**TASK INSTRUCTIONS:** Render every line of the records below as a numbered list, skipping blank lines and leaving out the pictures.

>> BEGIN ITEMS

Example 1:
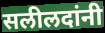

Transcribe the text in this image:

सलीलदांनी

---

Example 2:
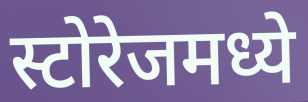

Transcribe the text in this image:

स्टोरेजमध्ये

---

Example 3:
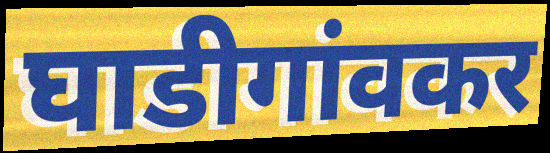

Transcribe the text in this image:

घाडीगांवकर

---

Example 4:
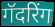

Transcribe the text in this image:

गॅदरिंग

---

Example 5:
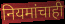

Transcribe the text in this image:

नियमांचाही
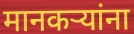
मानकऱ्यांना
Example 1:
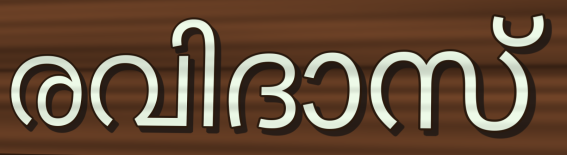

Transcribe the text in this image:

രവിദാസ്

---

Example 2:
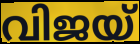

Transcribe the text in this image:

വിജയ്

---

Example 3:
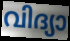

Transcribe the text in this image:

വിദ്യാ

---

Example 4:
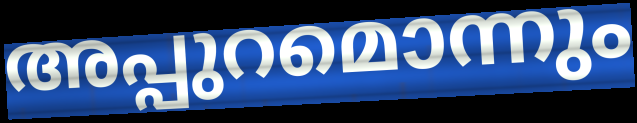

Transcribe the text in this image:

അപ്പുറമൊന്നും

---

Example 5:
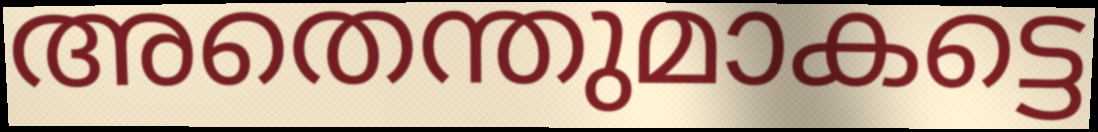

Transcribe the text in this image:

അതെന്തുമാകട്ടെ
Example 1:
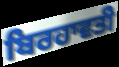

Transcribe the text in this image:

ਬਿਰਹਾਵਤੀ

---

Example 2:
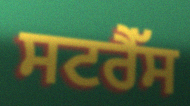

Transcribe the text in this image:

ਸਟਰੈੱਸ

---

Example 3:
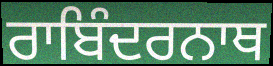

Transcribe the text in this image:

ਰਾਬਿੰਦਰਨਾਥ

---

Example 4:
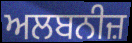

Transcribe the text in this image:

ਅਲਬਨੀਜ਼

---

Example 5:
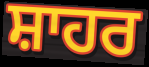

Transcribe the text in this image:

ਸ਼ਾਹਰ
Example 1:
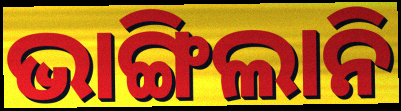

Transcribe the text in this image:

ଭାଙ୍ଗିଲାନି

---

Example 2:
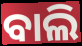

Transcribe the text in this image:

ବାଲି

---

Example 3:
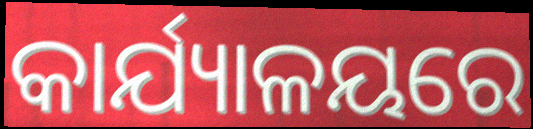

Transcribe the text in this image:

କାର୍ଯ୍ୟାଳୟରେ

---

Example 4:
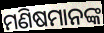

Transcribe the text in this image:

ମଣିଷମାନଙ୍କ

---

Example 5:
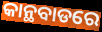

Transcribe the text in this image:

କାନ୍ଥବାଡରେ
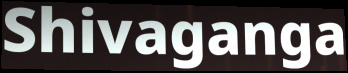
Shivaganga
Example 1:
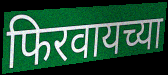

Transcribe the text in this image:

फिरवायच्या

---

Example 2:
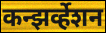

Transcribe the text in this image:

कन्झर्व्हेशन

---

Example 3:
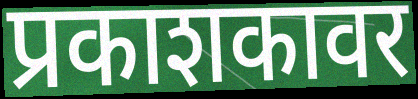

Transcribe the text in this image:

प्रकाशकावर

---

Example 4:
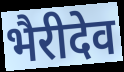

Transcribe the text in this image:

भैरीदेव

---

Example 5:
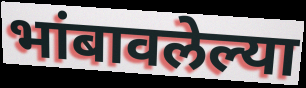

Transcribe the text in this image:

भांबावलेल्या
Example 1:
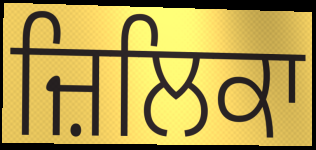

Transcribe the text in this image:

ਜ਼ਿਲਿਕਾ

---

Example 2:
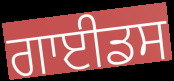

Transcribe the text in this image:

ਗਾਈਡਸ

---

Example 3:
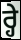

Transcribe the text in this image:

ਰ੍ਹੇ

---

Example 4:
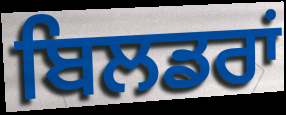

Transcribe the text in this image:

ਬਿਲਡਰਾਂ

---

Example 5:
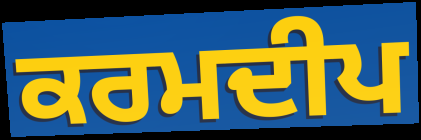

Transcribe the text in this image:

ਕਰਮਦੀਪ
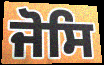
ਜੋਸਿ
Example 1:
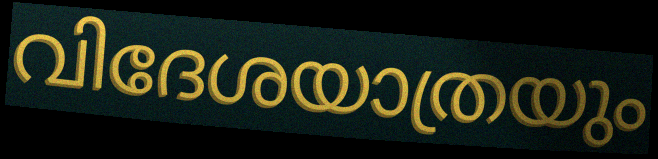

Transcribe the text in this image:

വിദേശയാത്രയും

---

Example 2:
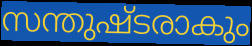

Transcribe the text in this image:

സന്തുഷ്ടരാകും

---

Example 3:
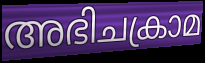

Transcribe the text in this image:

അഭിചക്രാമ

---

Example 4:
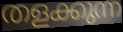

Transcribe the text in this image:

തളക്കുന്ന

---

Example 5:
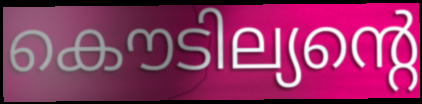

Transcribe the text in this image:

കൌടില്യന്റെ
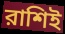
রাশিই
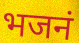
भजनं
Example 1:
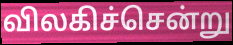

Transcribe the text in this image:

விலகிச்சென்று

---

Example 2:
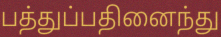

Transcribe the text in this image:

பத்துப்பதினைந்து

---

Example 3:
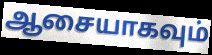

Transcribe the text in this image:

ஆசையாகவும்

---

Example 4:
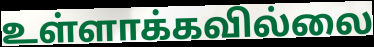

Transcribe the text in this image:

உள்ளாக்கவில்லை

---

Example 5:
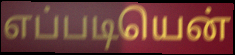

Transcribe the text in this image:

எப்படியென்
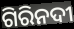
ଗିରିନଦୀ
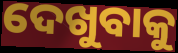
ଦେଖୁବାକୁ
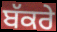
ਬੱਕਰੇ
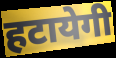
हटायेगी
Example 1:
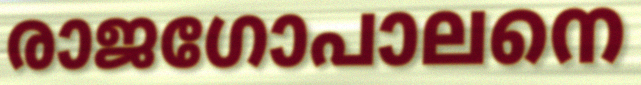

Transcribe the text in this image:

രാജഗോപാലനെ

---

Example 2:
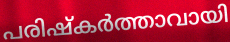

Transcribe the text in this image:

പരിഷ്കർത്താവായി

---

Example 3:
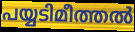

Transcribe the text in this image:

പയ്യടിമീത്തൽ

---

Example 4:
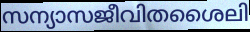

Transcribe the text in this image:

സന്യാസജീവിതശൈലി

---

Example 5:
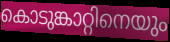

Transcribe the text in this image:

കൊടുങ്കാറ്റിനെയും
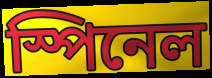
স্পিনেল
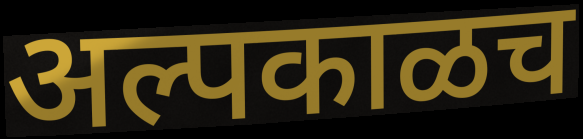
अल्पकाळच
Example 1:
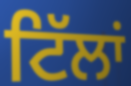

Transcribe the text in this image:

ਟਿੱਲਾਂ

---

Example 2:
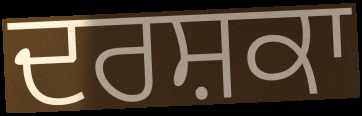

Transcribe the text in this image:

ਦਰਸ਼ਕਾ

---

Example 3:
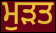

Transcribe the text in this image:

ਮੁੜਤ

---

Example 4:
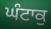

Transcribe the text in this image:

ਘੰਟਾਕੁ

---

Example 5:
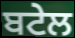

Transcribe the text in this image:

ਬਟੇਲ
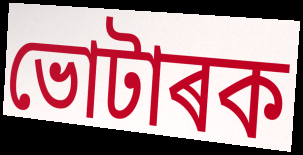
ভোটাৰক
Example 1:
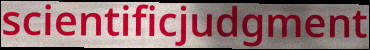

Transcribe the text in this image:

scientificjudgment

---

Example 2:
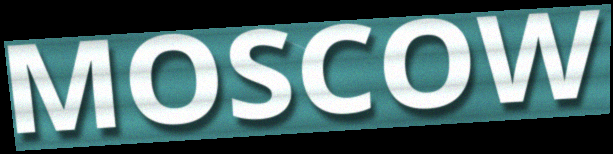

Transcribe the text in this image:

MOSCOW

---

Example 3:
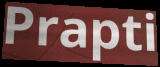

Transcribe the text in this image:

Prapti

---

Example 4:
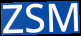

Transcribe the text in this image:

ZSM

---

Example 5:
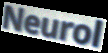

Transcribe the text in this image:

>> END ITEMS

**ANSWER TO THIS EXERCISE:**
1. Example 1:
2. Transcribe the text in this image:
3. सलीलदांनी
4. ---
5. Example 2:
6. Transcribe the text in this image:
7. स्टोरेजमध्ये
8. ---
9. Example 3:
10. Transcribe the text in this image:
11. घाडीगांवकर
12. ---
13. Example 4:
14. Transcribe the text in this image:
15. गॅदरिंग
16. ---
17. Example 5:
18. Transcribe the text in this image:
19. नियमांचाही
20. मानकऱ्यांना
21. Example 1:
22. Transcribe the text in this image:
23. രവിദാസ്
24. ---
25. Example 2:
26. Transcribe the text in this image:
27. വിജയ്
28. ---
29. Example 3:
30. Transcribe the text in this image:
31. വിദ്യാ
32. ---
33. Example 4:
34. Transcribe the text in this image:
35. അപ്പുറമൊന്നും
36. ---
37. Example 5:
38. Transcribe the text in this image:
39. അതെന്തുമാകട്ടെ
40. Example 1:
41. Transcribe the text in this image:
42. ਬਿਰਹਾਵਤੀ
43. ---
44. Example 2:
45. Transcribe the text in this image:
46. ਸਟਰੈੱਸ
47. ---
48. Example 3:
49. Transcribe the text in this image:
50. ਰਾਬਿੰਦਰਨਾਥ
51. ---
52. Example 4:
53. Transcribe the text in this image:
54. ਅਲਬਨੀਜ਼
55. ---
56. Example 5:
57. Transcribe the text in this image:
58. ਸ਼ਾਹਰ
59. Example 1:
60. Transcribe the text in this image:
61. ଭାଙ୍ଗିଲାନି
62. ---
63. Example 2:
64. Transcribe the text in this image:
65. ବାଲି
66. ---
67. Example 3:
68. Transcribe the text in this image:
69. କାର୍ଯ୍ୟାଳୟରେ
70. ---
71. Example 4:
72. Transcribe the text in this image:
73. ମଣିଷମାନଙ୍କ
74. ---
75. Example 5:
76. Transcribe the text in this image:
77. କାନ୍ଥବାଡରେ
78. Shivaganga
79. Example 1:
80. Transcribe the text in this image:
81. फिरवायच्या
82. ---
83. Example 2:
84. Transcribe the text in this image:
85. कन्झर्व्हेशन
86. ---
87. Example 3:
88. Transcribe the text in this image:
89. प्रकाशकावर
90. ---
91. Example 4:
92. Transcribe the text in this image:
93. भैरीदेव
94. ---
95. Example 5:
96. Transcribe the text in this image:
97. भांबावलेल्या
98. Example 1:
99. Transcribe the text in this image:
100. ਜ਼ਿਲਿਕਾ
101. ---
102. Example 2:
103. Transcribe the text in this image:
104. ਗਾਈਡਸ
105. ---
106. Example 3:
107. Transcribe the text in this image:
108. ਰ੍ਹੇ
109. ---
110. Example 4:
111. Transcribe the text in this image:
112. ਬਿਲਡਰਾਂ
113. ---
114. Example 5:
115. Transcribe the text in this image:
116. ਕਰਮਦੀਪ
117. ਜੋਸਿ
118. Example 1:
119. Transcribe the text in this image:
120. വിദേശയാത്രയും
121. ---
122. Example 2:
123. Transcribe the text in this image:
124. സന്തുഷ്ടരാകും
125. ---
126. Example 3:
127. Transcribe the text in this image:
128. അഭിചക്രാമ
129. ---
130. Example 4:
131. Transcribe the text in this image:
132. തളക്കുന്ന
133. ---
134. Example 5:
135. Transcribe the text in this image:
136. കൌടില്യന്റെ
137. রাশিই
138. भजनं
139. Example 1:
140. Transcribe the text in this image:
141. விலகிச்சென்று
142. ---
143. Example 2:
144. Transcribe the text in this image:
145. பத்துப்பதினைந்து
146. ---
147. Example 3:
148. Transcribe the text in this image:
149. ஆசையாகவும்
150. ---
151. Example 4:
152. Transcribe the text in this image:
153. உள்ளாக்கவில்லை
154. ---
155. Example 5:
156. Transcribe the text in this image:
157. எப்படியென்
158. ଗିରିନଦୀ
159. ଦେଖୁବାକୁ
160. ਬੱਕਰੇ
161. हटायेगी
162. Example 1:
163. Transcribe the text in this image:
164. രാജഗോപാലനെ
165. ---
166. Example 2:
167. Transcribe the text in this image:
168. പരിഷ്കർത്താവായി
169. ---
170. Example 3:
171. Transcribe the text in this image:
172. പയ്യടിമീത്തൽ
173. ---
174. Example 4:
175. Transcribe the text in this image:
176. സന്യാസജീവിതശൈലി
177. ---
178. Example 5:
179. Transcribe the text in this image:
180. കൊടുങ്കാറ്റിനെയും
181. স্পিনেল
182. अल्पकाळच
183. Example 1:
184. Transcribe the text in this image:
185. ਟਿੱਲਾਂ
186. ---
187. Example 2:
188. Transcribe the text in this image:
189. ਦਰਸ਼ਕਾ
190. ---
191. Example 3:
192. Transcribe the text in this image:
193. ਮੁੜਤ
194. ---
195. Example 4:
196. Transcribe the text in this image:
197. ਘੰਟਾਕੁ
198. ---
199. Example 5:
200. Transcribe the text in this image:
201. ਬਟੇਲ
202. ভোটাৰক
203. Example 1:
204. Transcribe the text in this image:
205. scientificjudgment
206. ---
207. Example 2:
208. Transcribe the text in this image:
209. MOSCOW
210. ---
211. Example 3:
212. Transcribe the text in this image:
213. Prapti
214. ---
215. Example 4:
216. Transcribe the text in this image:
217. ZSM
218. ---
219. Example 5:
220. Transcribe the text in this image:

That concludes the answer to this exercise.